The author talks to WaxWord about a “culture of complicity” that kept the voices of women quiet – and that nearly silenced him
Ronan Farrow has been on an epic book tour, ripping NBC News from East Coast to West, from Fox News to “Good Morning America” — and still the network insists that it did nothing wrong in passing on an exposé of Harvey Weinstein and hanging on to Matt Lauer until 2017.
In a chat with Farrow last week on his sweep through the City of Angels, I found the author relentlessly on message. The message is that NBC News lied, that it covered up Lauer’s misbehavior with multiple women in the news department (including one who has said she was raped by the morning anchor, though she continued to have a consensual affair with him for months) and that it lied about him.
“There’s very much a Trumpian approach and it runs through this [story],” he told me. “This book is not just about NBC, it’s about a pattern of legal and corporate behavior that suppress stories and that the media world can turn outlets into instruments of suppression for powerful people. That’s not NBC, it’s AMI, it’s the Black Cube Operation that was designed to stifle these stories. There are a bunch of organizations that are not happy with the reporting in the book.”
NBC News stands by its decision not to publish Farrow’s Weinstein story, and denies any suggested connection between the spiking of that story and the Lauer case. In a lengthy memo two weeks ago, NBC News chief Noah Oppenheim hit back. “Farrow’s effort to defame NBC News is clearly motivated not by a pursuit of truth, but an ax to grind,” he wrote. “It is built on a series of distortions, confused timelines and outright inaccuracies.”
For his part, Lauer has denied that he ever engaged in nonconsensual sex.
Farrow and I spoke in the basement of the Orpheum Theater in downtown L.A., where Farrow went on to do a live talk for the Los Angeles Times. That was just two days before MSNBC anchor Rachel Maddow denounced the network’s behavior as suspect, suggested that a new independent investigation was necessary (something the network has categorically rejected) and revealed that the network was willing to release former employees who from their non-disclosure agreements that kept them from sharing accusations of sexual misconduct.
For me, the essential takeaway of “Catch and Kill,” which offers detailed reporting of how Farrow went about getting the Harvey Weinstein story and how the network at first supported then confounded him, is that institutions behave badly when they feel threatened. And NBC News was threatened, by the potential exposure of Lauer’s alleged misdeeds, not to mention by Weinstein’s legal threats, cajoling and lobbying.
My talk with Farrow came just one day before TheWrap’s Power Women Summit, where we assembled a large number of survivors of sexual assault — including women who have said they were attacked by Harvey Weinstein, Bill Cosby and R. Kelly. These women are still deeply scarred by their experiences. They are living with the consequences of having come forward to speak out. Some, like Mira Sorvino and Lili Bernard, have turned their anguish into activism, and are leading the fight to pass legislation to protect women from predators.
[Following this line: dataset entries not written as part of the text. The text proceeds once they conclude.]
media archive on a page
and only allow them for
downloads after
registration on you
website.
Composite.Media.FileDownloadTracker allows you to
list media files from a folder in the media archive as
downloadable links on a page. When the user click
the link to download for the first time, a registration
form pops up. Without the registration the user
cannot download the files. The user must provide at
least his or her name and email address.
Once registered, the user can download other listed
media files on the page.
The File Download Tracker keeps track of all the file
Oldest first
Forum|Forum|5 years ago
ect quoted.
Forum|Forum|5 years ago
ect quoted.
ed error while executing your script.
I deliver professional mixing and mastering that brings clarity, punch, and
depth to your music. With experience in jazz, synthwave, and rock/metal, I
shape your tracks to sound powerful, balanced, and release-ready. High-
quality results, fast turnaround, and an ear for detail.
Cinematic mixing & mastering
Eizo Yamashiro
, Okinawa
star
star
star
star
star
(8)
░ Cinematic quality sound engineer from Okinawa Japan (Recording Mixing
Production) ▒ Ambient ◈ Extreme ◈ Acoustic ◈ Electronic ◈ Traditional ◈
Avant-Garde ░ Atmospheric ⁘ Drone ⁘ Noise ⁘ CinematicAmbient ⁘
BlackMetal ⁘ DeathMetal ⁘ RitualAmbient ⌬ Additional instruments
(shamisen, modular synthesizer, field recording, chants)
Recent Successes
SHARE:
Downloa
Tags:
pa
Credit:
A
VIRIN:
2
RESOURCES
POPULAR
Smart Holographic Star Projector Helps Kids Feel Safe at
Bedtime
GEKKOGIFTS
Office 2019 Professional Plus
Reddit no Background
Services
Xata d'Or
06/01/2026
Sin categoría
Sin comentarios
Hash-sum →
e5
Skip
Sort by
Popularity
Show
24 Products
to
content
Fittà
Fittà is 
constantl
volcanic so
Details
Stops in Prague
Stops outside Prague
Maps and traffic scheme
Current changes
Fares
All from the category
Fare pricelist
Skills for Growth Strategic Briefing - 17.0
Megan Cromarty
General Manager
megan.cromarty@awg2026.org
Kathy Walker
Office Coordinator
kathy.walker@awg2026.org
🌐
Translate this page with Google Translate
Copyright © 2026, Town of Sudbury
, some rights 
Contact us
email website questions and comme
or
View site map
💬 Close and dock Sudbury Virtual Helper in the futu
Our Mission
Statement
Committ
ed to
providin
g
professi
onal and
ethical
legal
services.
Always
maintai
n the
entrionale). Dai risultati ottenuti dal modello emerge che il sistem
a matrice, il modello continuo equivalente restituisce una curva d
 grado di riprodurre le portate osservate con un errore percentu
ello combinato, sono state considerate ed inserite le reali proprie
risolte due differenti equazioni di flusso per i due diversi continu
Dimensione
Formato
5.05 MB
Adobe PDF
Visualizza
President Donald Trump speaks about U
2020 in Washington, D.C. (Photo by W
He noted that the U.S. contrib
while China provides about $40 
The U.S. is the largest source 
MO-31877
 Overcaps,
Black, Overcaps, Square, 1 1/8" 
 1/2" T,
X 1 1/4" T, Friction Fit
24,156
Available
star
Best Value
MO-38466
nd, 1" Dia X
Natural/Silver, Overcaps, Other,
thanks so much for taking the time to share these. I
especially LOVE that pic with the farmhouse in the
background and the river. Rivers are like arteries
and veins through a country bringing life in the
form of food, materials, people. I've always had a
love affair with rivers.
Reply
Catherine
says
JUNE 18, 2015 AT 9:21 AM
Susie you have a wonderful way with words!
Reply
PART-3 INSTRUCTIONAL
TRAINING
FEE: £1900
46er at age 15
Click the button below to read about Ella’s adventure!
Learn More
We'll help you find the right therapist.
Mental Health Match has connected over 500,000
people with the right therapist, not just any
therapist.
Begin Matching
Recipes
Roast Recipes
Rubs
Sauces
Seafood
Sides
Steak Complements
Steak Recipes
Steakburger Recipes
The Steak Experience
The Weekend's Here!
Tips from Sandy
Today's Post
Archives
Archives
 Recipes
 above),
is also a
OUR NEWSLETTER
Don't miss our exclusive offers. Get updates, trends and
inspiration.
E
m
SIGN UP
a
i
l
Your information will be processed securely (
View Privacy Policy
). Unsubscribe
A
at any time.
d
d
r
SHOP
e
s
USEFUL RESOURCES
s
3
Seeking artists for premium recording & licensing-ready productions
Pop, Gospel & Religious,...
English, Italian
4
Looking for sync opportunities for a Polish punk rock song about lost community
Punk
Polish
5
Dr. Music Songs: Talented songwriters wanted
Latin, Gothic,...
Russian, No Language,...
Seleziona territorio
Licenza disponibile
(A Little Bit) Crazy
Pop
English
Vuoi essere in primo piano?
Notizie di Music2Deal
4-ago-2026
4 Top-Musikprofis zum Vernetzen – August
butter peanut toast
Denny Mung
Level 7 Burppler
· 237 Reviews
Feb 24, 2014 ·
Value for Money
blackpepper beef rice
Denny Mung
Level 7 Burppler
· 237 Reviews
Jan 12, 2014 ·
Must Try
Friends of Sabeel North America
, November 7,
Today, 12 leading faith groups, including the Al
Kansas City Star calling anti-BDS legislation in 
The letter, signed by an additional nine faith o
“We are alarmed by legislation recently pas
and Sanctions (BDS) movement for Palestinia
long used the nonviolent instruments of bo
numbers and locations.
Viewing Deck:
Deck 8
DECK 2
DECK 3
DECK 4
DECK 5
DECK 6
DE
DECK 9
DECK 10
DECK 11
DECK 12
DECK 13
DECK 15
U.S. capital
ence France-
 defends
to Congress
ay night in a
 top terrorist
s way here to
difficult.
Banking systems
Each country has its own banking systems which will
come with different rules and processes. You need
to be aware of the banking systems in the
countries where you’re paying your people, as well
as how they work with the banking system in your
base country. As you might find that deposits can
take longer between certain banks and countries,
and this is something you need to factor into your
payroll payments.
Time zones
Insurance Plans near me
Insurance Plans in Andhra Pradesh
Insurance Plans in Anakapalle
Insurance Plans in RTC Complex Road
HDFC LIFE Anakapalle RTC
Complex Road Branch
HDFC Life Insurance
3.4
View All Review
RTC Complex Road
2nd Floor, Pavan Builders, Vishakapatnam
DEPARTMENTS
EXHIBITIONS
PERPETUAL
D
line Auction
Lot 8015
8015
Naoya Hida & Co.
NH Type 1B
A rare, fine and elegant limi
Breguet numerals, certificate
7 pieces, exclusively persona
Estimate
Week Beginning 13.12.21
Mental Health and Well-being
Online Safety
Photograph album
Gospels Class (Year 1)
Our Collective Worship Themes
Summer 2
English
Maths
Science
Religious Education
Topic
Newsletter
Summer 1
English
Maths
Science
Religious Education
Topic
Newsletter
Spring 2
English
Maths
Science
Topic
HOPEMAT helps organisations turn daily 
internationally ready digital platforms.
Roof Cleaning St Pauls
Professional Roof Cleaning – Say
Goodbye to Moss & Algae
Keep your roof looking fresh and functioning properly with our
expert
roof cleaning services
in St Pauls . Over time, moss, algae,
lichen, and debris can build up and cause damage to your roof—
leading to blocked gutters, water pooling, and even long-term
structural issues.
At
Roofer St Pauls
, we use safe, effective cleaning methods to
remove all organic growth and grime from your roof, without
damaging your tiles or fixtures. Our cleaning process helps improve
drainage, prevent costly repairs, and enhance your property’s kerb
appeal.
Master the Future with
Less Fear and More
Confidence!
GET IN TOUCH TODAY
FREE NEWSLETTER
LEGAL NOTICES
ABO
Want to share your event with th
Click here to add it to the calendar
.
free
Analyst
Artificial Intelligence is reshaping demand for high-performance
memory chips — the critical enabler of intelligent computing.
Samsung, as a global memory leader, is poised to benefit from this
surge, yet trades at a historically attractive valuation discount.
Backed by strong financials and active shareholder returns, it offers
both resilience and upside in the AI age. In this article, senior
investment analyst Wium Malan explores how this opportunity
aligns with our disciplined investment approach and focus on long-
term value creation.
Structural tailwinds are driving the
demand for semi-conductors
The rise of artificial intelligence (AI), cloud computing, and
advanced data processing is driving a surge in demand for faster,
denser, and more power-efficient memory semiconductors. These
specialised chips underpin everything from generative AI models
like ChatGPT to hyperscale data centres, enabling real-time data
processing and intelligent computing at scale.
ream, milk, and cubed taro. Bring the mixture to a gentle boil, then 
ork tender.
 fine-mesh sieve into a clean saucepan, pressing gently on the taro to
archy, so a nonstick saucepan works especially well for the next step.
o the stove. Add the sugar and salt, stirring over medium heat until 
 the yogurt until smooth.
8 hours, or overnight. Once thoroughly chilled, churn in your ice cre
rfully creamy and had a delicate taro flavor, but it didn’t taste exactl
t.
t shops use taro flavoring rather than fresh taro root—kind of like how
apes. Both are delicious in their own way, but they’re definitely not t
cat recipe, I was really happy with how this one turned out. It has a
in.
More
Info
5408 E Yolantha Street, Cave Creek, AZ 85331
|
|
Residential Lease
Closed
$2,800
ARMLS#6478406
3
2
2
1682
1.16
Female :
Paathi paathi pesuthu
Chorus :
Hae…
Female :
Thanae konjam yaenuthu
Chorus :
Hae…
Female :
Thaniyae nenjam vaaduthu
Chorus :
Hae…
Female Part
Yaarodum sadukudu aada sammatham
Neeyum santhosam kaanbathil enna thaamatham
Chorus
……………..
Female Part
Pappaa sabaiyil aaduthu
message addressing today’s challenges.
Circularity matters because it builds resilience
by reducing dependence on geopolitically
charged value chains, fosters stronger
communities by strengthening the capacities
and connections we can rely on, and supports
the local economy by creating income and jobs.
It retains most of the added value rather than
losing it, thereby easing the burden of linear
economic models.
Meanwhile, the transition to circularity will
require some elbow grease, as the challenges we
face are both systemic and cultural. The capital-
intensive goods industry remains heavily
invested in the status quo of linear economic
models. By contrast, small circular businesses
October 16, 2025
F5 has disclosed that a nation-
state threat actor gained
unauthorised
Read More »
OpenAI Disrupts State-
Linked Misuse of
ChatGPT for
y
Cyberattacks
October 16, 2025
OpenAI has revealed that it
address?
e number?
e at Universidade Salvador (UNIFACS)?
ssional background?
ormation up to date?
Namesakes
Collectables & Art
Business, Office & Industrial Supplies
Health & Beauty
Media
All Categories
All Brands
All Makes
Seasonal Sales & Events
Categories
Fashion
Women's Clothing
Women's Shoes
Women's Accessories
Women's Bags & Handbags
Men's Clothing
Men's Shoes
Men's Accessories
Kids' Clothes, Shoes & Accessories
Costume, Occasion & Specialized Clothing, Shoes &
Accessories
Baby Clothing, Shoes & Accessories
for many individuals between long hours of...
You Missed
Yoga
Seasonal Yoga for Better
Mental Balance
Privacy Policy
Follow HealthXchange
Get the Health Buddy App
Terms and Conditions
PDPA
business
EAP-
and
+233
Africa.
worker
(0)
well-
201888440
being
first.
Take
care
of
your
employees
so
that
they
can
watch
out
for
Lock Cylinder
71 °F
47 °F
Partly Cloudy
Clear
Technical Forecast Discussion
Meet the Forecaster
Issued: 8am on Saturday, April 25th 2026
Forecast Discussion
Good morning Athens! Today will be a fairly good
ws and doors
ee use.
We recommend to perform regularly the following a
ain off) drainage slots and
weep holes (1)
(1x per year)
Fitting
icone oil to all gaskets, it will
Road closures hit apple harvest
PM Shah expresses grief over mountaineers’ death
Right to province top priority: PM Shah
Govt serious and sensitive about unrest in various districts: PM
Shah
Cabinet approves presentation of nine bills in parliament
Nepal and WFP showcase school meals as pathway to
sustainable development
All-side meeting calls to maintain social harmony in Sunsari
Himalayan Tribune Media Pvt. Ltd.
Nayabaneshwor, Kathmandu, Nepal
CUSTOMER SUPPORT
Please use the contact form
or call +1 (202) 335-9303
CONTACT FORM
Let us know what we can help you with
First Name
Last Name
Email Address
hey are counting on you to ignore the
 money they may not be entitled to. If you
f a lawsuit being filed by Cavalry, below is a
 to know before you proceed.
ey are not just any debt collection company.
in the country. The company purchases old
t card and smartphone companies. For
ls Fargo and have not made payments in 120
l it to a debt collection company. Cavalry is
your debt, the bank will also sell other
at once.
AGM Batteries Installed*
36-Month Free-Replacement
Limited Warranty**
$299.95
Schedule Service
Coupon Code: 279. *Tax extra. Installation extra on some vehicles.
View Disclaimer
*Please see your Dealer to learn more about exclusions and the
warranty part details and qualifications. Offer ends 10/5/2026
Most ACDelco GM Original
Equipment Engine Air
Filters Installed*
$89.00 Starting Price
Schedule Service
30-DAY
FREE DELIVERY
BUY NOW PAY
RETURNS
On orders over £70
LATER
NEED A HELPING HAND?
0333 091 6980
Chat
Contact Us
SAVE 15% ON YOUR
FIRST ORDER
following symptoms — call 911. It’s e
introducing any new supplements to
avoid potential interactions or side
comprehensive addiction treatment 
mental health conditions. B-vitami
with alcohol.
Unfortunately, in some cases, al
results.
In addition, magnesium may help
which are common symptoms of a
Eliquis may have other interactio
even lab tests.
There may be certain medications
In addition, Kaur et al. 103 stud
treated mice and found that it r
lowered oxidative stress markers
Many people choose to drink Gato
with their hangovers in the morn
But others spoke movingly of their ongoing struggle to get by — day to day.
The impact of what Farrow achieved in finally publishing his work in The New Yorker, in allowing the stories of these women to be told, is etched in their faces and felt deeply in their evident need to continue to be heard.
I recorded my discussion with Farrow and here it is in full, along with a couple of key excerpts in text written below.
Can you be specific in what you would say would be a lie that you feel that NBC News President Noah Oppenheim has told?
So when they initially started doing backgrounders with reporters, as reporters started correctly asking tough questions about why this had appeared in the New Yorker, they (NBC News executives) were giving a completely different story: that I had briefly pitched them the story, that I never had any evidence, and happily elected to go off to another outlet. Obviously that’s not the case. Noah Oppenheim was the first to suggest that this go to another outlet, to both to me and my producer. Separately, we got orders from various people in the chain of command: “Wouldn’t this be a great Vanity Fair story, wouldn’t it be a great New York magazine story…” They have not denied that were these, on six occasions, orders from Noah Oppenheim to stop reporting, to not take a single call, to cancel interviews with rape victims. On eight occasions from the head of the investigative unit under him, there were similar orders and there continue to be outright lies–
They’re claiming that that was after you had both agreed to take the story elsewhere.
So that’s a lie and the transcripts and records and paper trail shows that very clearly to be a lie, that’s not a matter of opinion, that’s multiple sourced documented reality.